My mother has kept a framed copy of this photo of my grandfather in her studio for as long as I can remember. Beside it, she has a similar photo of herself taken when she was a few years older, also on a horse. She wanted to get one of me to complete the series, but I was never particularly keen on horses.
A few years ago, we found another copy of the same photo of my grandfather. It was in considerably worse shape, but on the back was a short handwritten message in Yiddish.
In English, it reads:
I send you my son. Later, I will send you everyone.
From what I understand, my great-grandmother could not read or write, which means this must have written by my great-grandfather. My grandfather looks to be around 4 or 5 here, so the photo was taken (and these words written) within a year of the end of World War I.

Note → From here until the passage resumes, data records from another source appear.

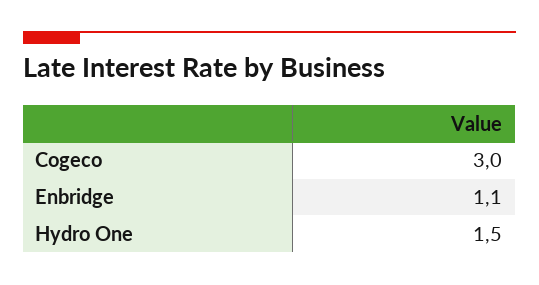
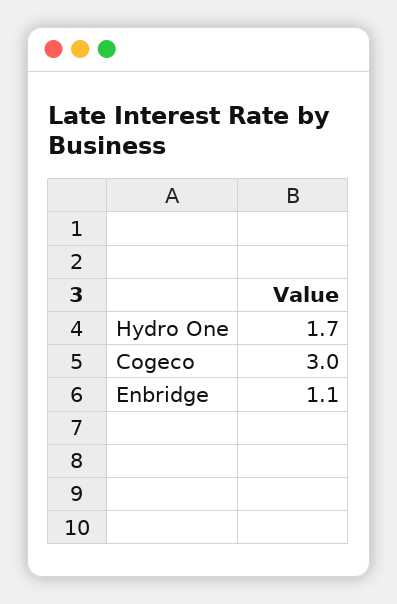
  {
    "Cogeco": 3,
    "Enbridge": 1.1,
-   "Hydro One": 1.5
+   "Hydro One": 1.7
  }

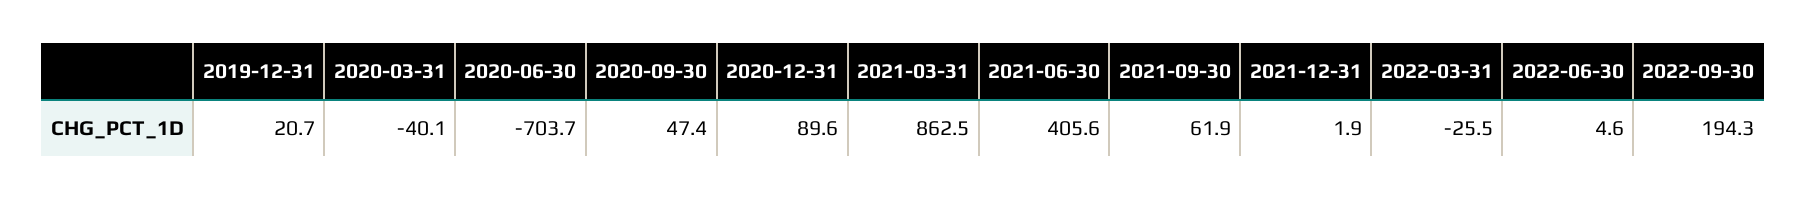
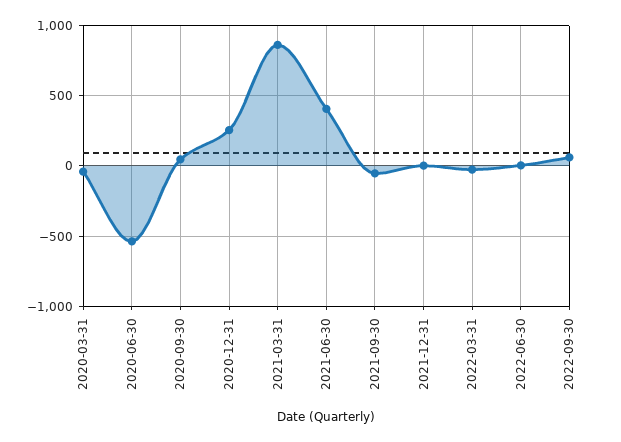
  {
-   "2019-12-31": 20.7,
    "2020-03-31": -40.1,
-   "2020-06-30": -703.7,
+   "2020-06-30": -550,
    "2020-09-30": 47.4,
-   "2020-12-31": 89.6,
+   "2020-12-31": 250,
    "2021-03-31": 862.5,
    "2021-06-30": 405.6,
-   "2021-09-30": 61.9,
+   "2021-09-30": -50,
    "2021-12-31": 1.9,
    "2022-03-31": -25.5,
    "2022-06-30": 4.6,
-   "2022-09-30": 194.3
+   "2022-09-30": 50
  }

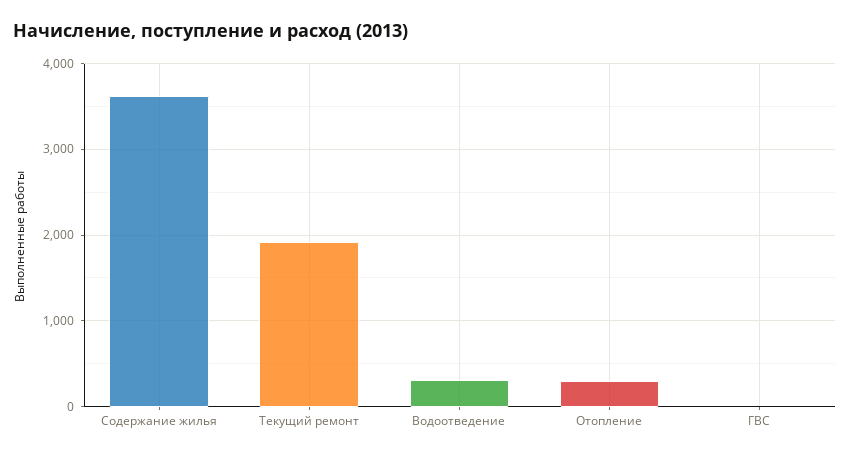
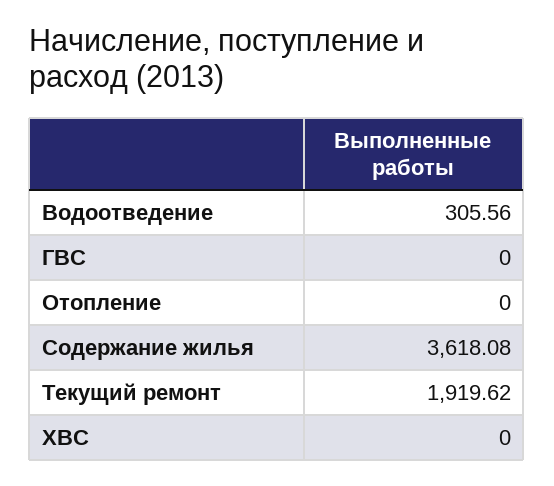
  {
    "Содержание жилья": 3618.08,
    "Текущий ремонт": 1919.62,
    "Водоотведение": 305.56,
-   "Отопление": 300,
+   "Отопление": 0,
-   "ГВС": 0
+   "ГВС": 0,
+   "ХВС": 0
  }

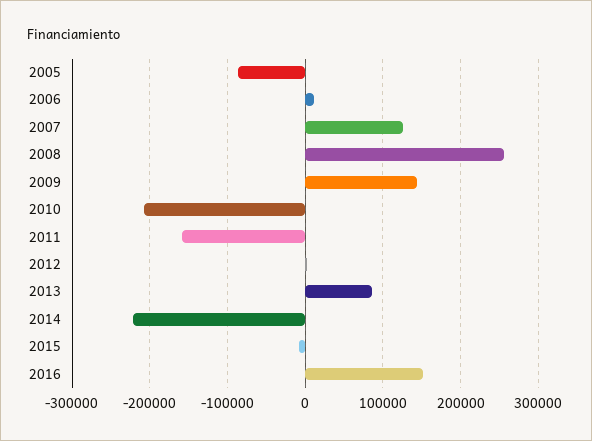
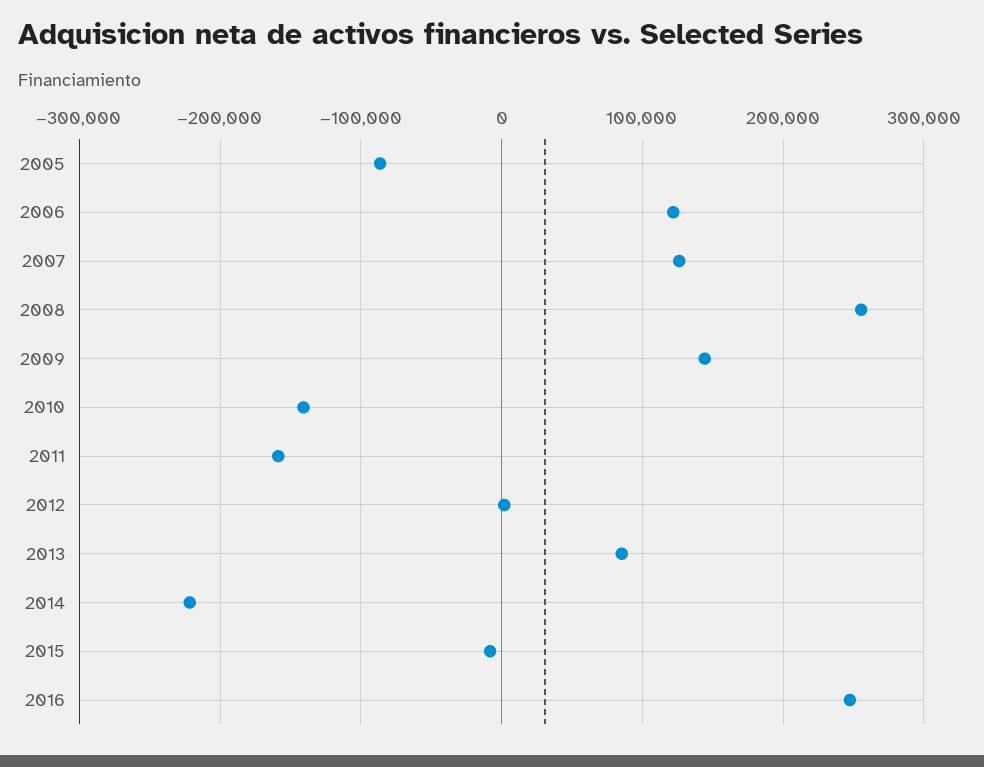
  {
    "2005": -90000,
-   "2006": 10000,
+   "2006": 120000,
    "2007": 130000,
    "2008": 260000,
    "2009": 140000,
-   "2010": -210000,
+   "2010": -140000,
    "2011": -160000,
    "2012": 0,
    "2013": 90000,
    "2014": -220000,
    "2015": -10000,
-   "2016": 150000
+   "2016": 250000
  }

There is something eerie about touching your fingers to the penmarks made almost a century ago by a man whom you never met, but to whom you owe your existence nevertheless. Even more extraordinary than seeing and touching the words is being able read them and understand them. Two simple sentences are all it takes to make my studying Yiddish (laborious and solitary as it is) worthwhile.
I’m a language nerd. I love studying grammar. To me, it’s like structural engineering. No two languages use the same assembly of struts and joists and beams and girders to construct the same thought. I have no patience for naturalistic language instruction, which places greater emphasis on developing conversational skills rather than memorizing rules. I’d rather stare at charts of verb conjugations than start by learning how to say, “Hello. How are you?” But it’s helpful to have reminders of the real reason that we study languages. Behind all the declensions and conjugations, there are people. Learning a language is about connecting with the people who speak it, whether in person or generations removed on paper.
It’s easy for native English speakers to forget the power that a language can have, because our language is not just ours. In one form or another, English belongs to the whole world, and no matter where on Earth you go, you won’t have to look very far to find people speaking it. It’s tough to identify personally with something that is hardly distinctive. For people who speak a less widespread language, their mother tongue can have much more personal significance. My mother has an old friend who, in the years since her husband’s death, has started going to a Latvian church because, even after decades in the United States, it is still comforting to hear and speak the language she grew up with.
For my great-grandparents, this would have been the case with Yiddish. Learning their language is a way for me to connect with them through space and time. But in this case, it’s also a sort of cultural preservation. Understanding the value of a language to its speakers reveals what is really lost when a language vanishes. It’s not just the sounds and the words that disappear. It’s the connections that traverse generations. Yiddish was precious to my great-grandparents because it was theirs. So I’m honoring that by making it mine as well.